I'm rambling and had better stop.

Pamela

(no subject)

Date: 2002-11-23 10:11 am (UTC)
From: [identity profile] minnehaha.livejournal.com
I think you should invent some plot device to explain why your timeline works in the book, toss it out in a sentence somewhere in the beginning, and be done with it. Or, that doesn't appeal, ignore reality.

B

(no subject)

Date: 2002-11-23 02:27 pm (UTC)
From: [identity profile] papersky.livejournal.com
On the timing -- how about fifteen years ago they could do it in three months (or whatever it really was) now the politicing and the judging and the fuss takes so much longer -- only really, because it only took three months, the /magic thing/ didn't happen the other times, and actually the timing of this one has been arranged exactly so that it will. Whatever that magic winter climactic thing that needs an ice palace designed by Jack and Solveig is, and whoever could have manipulated that.

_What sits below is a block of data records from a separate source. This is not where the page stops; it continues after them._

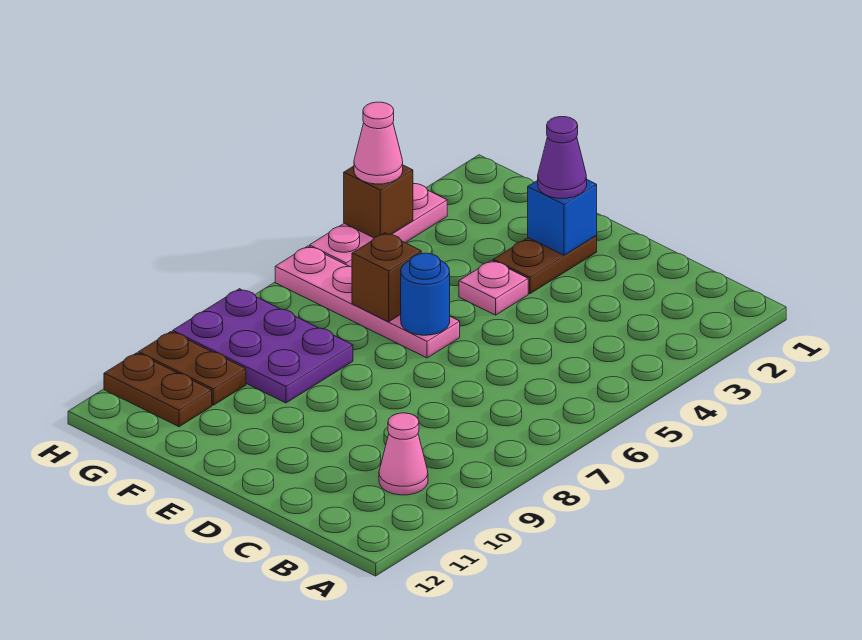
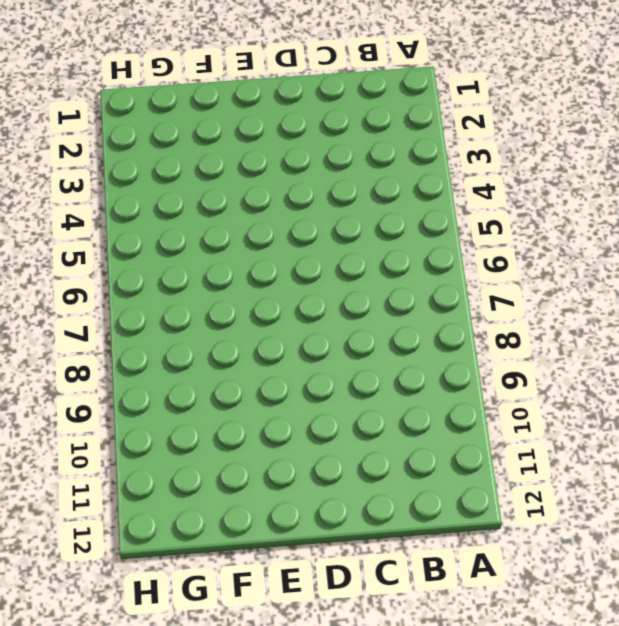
none -> pink 1x1 cone [379,413,428,495]
none -> brown 1x2 plate [493,236,597,294]
none -> pink 1x1 plate [459,260,528,315]

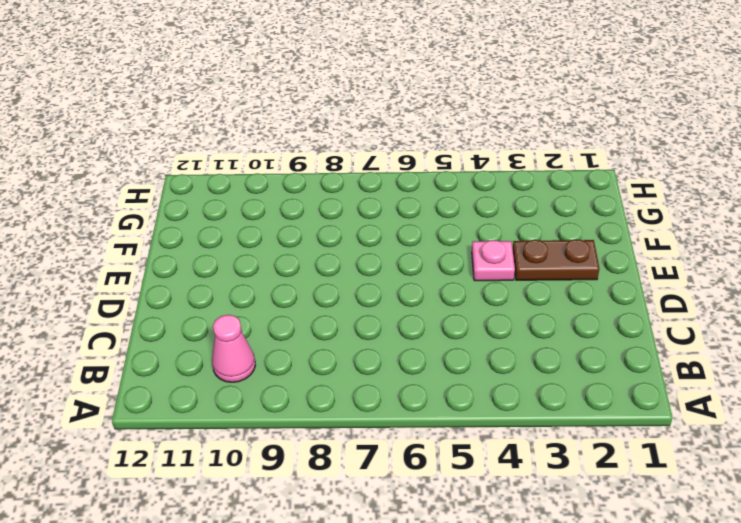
none -> pink 1x4 plate [275,246,460,358]
none -> purple 2x3 plate [173,289,353,403]
none -> brown 1x2 plate [138,332,246,405]

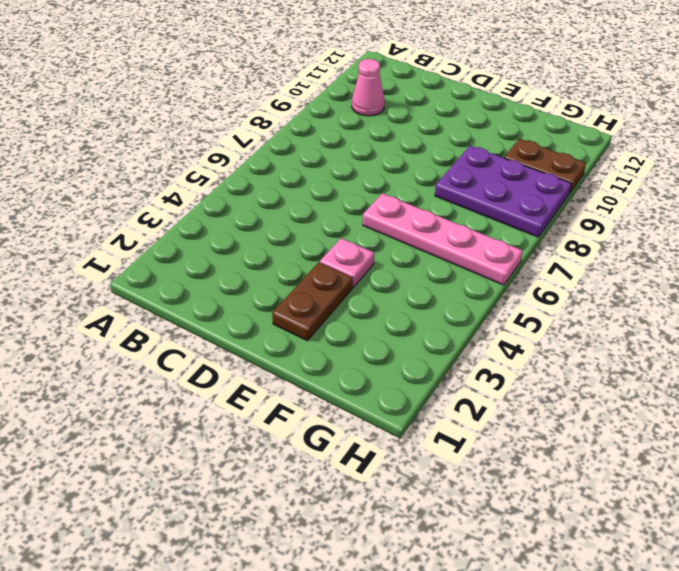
none -> brown 1x2 plate [104,353,212,427]
none -> pink 1x3 plate [310,183,447,267]
none -> blue 1x1 brick [528,180,597,255]

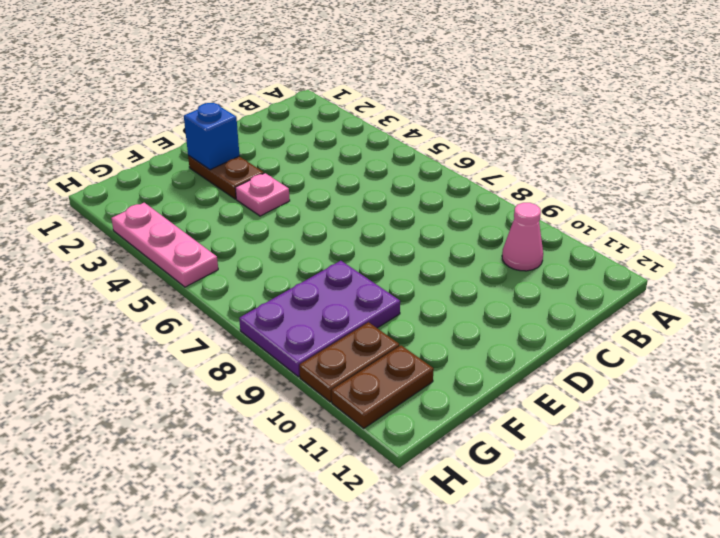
none -> pink 1x4 plate [275,246,460,358]
none -> blue 1x1 round brick [401,253,450,335]
none -> brown 1x1 brick [352,233,421,322]

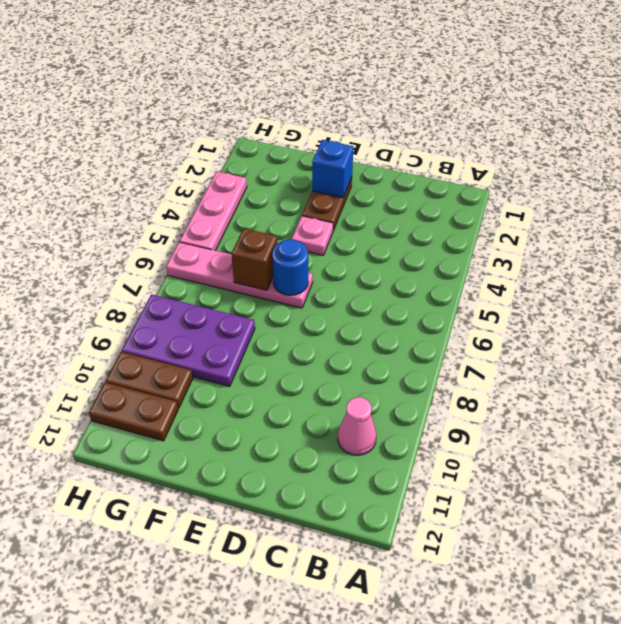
none -> brown 1x1 brick [344,165,413,238]
none -> purple 1x1 cone [538,117,587,198]
none -> pink 1x1 cone [354,102,403,184]

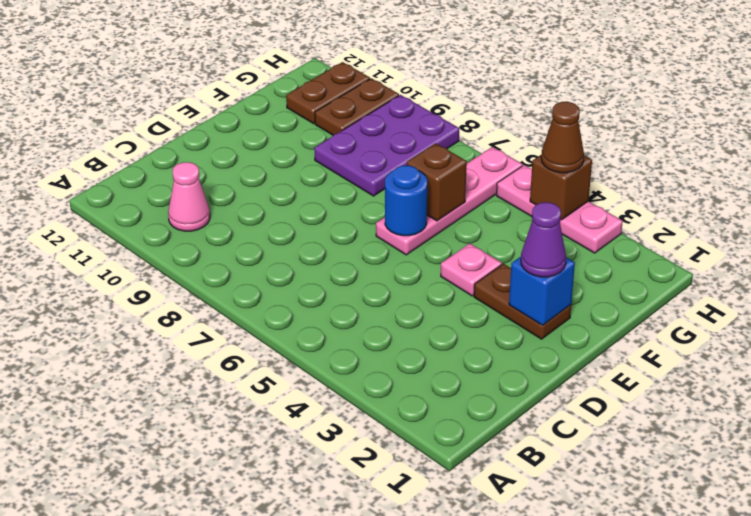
brown 1x1 cone [541,102,584,173] -> pink 1x1 cone [354,102,403,184]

Incidentally, and this unfortunately won't work in Minneapolis, I made up an urban legend a while back that when the trees were cut down the Jack-in-the-greens went into the poles at intersection lights and became the green men who help people across the road when it's safe... I've always wanted to do something with that. But in Minneapolis they're white coloured, and hunchbacked like Richard III, so even if it did work in your world it's no use at all.

(no subject)

Date: 2002-11-25 07:25 am (UTC)
From: (Anonymous)
You can, quite realistically, have the competition be announced before Memorial day for the awarding of the design winner to be at the Aquatennial, then design work would start right away, structural can be required to be involved right away as well, due to past structural problems? Or, really, design your own time frame and just introduce some realistic details - I am sure, there wouldn't be five people out there, who would have known the actual timing!
Inga

(no subject)

Date: 2002-11-29 07:00 pm (UTC)
From: [identity profile] serendipoz.livejournal.com
Create a reason the ice palace is chosen earlier? An anniversary? A dedication to a specific cause that needs the time to design/raise money? A palace to celebrate specific types of architecture links?